Ben Sayın Cumhurbaşkanının 136 bin 944 liralık bir hediye aldığına inanmıyorum. Sayın Cumhurbaşkanından randevu istedim. Bütün bunları sormak için. Bütün bu yapılanların kendisinin bilmesi açısından. Ben randevu istedim verir mi vermez mi bilmem. Kızıltepe’de 16 masası ve her masada 4 sandalyesi olan bir lokantada bir milyon 33 bin lira fatura çıkarılmış. Bir diğer örnek ise sayın Cumhurbaşkanı buraya geldiğinde araçlar tutulmuş, 15 tane taksi 3-5 tane minibüs. Bir hafta için 332 bin liralık bir fatura kesilmiş. Bir haftalık tutulmuş. Toplasan hepsi 50 bin lira etmez. Bir hafta için aynı arabaları tutarım 50 bin lira tutarsa gelin bunun hesabını benden sorun. Bu fatura 950 bin lira olarak yazılmış. Faturayı alan arkadaş “ben bu faturayı alırsam benim başım yanar” demiş. Pazarlık sonucunda 950 bin liralık fatura 332 bin liraya iniyor. Eğer fatura sahte değilse 950 bin liradan 332 bin liraya nasıl iner.

“Lütfen iftira atmayın ve yalan söylemeyin”

Haksızlığı, hukuksuzluğu ve yanlışları önümüze koyun. Ama lütfen iftira atmayın, yalan söylemeyin. İftiranın sonu yok. Bu iftiraları da boşa çıkarabiliriz. Birileri her gün birilerinin talimatı üzerine açıklama yapıyor. Birileri DEDAŞ’a zorla elektriği kestirerek bizi halk ile karşı karşıya getirmeye çalışıyor.
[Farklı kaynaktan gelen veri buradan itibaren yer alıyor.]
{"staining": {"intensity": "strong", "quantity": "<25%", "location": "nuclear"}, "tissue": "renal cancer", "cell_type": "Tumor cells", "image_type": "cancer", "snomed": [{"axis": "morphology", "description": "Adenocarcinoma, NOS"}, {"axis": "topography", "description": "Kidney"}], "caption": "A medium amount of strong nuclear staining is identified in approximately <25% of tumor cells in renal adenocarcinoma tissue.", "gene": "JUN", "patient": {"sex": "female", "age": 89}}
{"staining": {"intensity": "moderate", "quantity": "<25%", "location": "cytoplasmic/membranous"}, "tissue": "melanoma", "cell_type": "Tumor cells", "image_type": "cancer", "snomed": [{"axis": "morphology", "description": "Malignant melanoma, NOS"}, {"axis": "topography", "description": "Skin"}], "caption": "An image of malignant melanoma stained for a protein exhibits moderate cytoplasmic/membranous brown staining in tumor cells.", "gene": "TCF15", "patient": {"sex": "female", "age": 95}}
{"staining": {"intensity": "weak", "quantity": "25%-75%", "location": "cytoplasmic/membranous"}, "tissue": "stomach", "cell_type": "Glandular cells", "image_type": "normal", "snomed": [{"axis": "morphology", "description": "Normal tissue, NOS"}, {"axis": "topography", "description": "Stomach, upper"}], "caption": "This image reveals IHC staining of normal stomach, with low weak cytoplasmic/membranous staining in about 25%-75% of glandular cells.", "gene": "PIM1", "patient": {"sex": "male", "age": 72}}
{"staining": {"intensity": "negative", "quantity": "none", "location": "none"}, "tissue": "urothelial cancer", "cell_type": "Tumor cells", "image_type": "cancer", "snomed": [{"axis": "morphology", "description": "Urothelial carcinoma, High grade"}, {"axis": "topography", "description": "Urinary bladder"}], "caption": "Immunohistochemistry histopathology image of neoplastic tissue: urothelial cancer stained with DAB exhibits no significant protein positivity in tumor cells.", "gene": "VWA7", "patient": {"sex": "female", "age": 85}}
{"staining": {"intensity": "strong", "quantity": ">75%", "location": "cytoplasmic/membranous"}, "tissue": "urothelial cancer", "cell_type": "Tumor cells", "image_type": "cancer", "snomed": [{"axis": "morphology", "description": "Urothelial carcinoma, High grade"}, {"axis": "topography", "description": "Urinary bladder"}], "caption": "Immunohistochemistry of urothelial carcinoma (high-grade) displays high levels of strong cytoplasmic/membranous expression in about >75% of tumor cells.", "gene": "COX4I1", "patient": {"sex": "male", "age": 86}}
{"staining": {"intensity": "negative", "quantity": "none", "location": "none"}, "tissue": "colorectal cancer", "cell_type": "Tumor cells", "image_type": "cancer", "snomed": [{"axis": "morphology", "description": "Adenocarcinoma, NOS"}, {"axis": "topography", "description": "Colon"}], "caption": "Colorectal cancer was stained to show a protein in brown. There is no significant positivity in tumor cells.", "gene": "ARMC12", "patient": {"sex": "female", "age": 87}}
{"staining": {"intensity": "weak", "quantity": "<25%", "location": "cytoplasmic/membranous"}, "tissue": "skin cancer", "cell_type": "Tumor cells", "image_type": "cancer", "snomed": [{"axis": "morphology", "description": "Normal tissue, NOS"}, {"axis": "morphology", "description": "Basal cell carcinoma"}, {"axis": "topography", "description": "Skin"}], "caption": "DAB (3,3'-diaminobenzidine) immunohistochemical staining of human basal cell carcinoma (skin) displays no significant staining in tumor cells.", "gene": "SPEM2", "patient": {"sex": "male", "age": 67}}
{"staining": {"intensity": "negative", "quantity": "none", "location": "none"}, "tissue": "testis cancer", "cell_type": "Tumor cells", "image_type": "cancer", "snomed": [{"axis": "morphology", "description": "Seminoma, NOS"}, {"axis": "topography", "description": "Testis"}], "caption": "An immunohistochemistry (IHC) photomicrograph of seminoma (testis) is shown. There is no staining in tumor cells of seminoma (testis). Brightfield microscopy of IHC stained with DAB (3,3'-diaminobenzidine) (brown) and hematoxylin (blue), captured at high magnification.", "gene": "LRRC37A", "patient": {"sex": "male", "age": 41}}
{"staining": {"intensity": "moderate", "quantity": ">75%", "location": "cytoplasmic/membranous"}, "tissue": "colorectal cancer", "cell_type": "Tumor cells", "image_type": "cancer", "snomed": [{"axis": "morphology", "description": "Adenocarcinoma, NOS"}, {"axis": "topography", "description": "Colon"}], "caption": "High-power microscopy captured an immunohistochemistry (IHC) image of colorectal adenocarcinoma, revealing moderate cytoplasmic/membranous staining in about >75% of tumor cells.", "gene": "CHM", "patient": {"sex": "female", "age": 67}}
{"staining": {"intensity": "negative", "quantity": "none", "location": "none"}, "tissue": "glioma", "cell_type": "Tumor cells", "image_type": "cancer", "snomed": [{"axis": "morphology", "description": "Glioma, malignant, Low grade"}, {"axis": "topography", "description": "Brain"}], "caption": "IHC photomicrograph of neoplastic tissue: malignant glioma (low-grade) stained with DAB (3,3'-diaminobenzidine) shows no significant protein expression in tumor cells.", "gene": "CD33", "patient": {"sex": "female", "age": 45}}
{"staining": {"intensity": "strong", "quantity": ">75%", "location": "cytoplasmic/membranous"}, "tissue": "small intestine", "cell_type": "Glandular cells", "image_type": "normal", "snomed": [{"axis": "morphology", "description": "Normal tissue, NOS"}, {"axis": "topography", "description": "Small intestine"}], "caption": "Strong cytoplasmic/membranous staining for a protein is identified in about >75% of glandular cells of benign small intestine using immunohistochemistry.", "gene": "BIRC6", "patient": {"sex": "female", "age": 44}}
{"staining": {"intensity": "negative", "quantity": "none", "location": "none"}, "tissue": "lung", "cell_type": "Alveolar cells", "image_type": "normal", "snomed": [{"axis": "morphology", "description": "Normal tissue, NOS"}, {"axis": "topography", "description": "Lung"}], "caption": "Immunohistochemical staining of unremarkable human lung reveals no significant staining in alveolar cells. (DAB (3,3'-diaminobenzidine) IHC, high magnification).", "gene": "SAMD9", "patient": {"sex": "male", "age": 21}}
Halkımız da bunun niçin yapıldığını çok iyi biliyor. Değerli basın mensupları size vereceğimiz fatura ve belgelerle bunları dile getirin ve lütfen tarafsız olun. Eleştireceğiniz şeyler varsa gelin bana sorun bunun yanıtı vermediğim zaman istediğiniz şekilde kullanın.Bana yönelmenin nedenini çok iyi biliyorum. Ben bugün halkın iradesi ile gelmişim. Ama maalesef bugün bu ülkede halkın iradesinin kişiselleştirildiği bir dönemi yaşıyoruz Elbette halkın iradesiyle gitmenin en doğrusu olduğunu biliyorum. Biz buna da hazırız. Böyle bir uygulama yaparlarsa. Kayyumda alırlar, cezaevinde de atarlar, bin bir şey yapar. O konuda da hazırım. Ama iftiralara hazır değilim. Bu iftira kampanyası sadece bana değil halka da zarar veriyor. Halkı da rencide ediyor. Oyunu verenleri de rencide ediyor.